Dans un second communiqué, l'avocat a estimé que la confrontation entre la députée et le sénateur avait permis à son client "de confirmer avec force sa version des faits qui ne permet pas, à ce stade de l'enquête, de caractériser une quelconque infraction".

Contactée par BFMTV, Julia Minkowski, l'avocate de Sandrine Josso, indique que sa cliente "est toujours en état de choc".

"Elle a dû déployer des forces physiques et intellectuelles monumentales pour surmonter sa terreur et s'extirper in extremis de ce guet-apens.
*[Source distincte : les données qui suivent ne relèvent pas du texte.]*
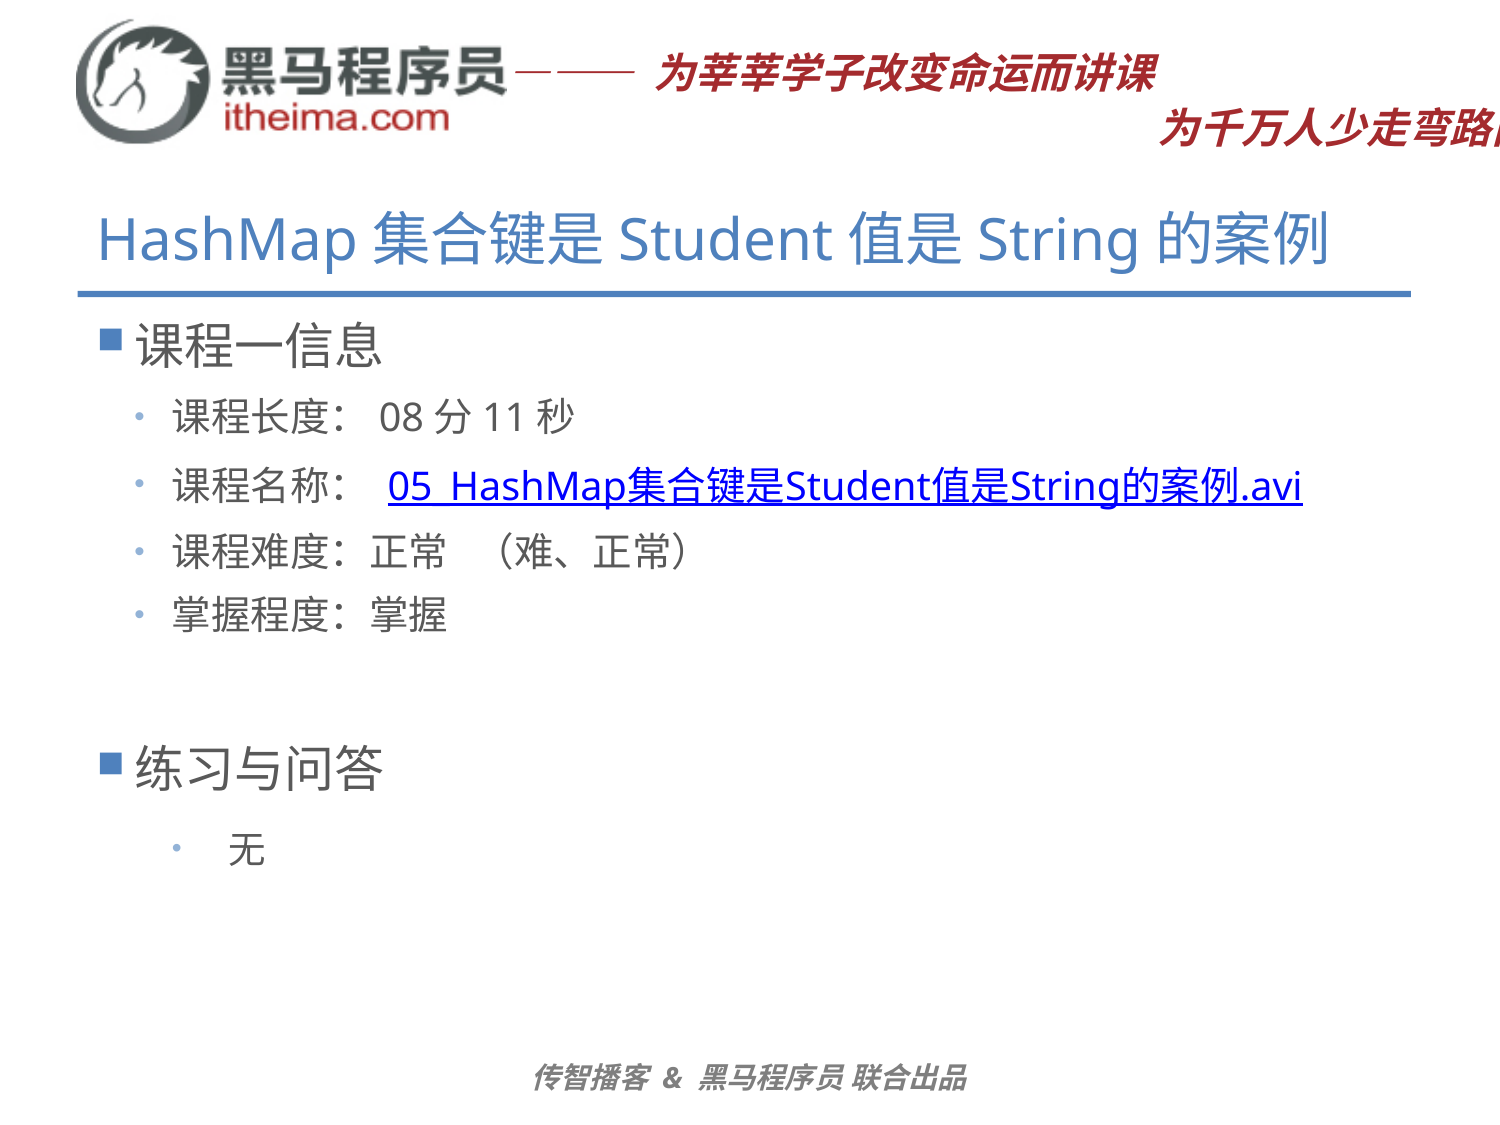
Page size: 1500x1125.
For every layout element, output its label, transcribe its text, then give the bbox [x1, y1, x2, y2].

list 课程一信息 课程长度：08分11秒 课程名称： 05_HashMap集合键是Student值是String的案例.avi 课程难度：正常 （难、正常） 掌握程度：掌握 练习与问答 无 [81, 313, 1416, 993]
title HashMap集合键是Student值是String的案例 [81, 162, 1416, 280]
picture [76, 0, 507, 161]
À cela s'ajoute un sentiment de trahison et d'incompréhension totale, Joël Guerriau était un ami depuis une dizaine d'années, en lequel elle avait toute confiance, poursuit l'avocate de la plaignante.

• Mis en examen et suspendu

Le sénateur a été mis en examen pour "usage et détention de stupéfiants, et d’administration à une personne, à son insu, d’une substance de nature à altérer son discernement ou le contrôle de ses actes pour commettre un viol ou une agression sexuelle". Placé sous contrôle judiciaire à l'issue de sa garde à vue, Joël Guerriau a également interdiction de se rendre au domicile de la victime et interdiction d’entrer en contact avec les victimes et témoins.

Sur le plan politique, le sénateur a été suspendu provisoirement "à l'unanimité" par les membres de son parti Horizons ce samedi. Un peu plus tard, il a ensuite été suspendu par son groupe parlementaire, Les indépendants. Le groupe a par ailleurs indiqué engager une "procédure disciplinaire pouvant déboucher sur une exclusion".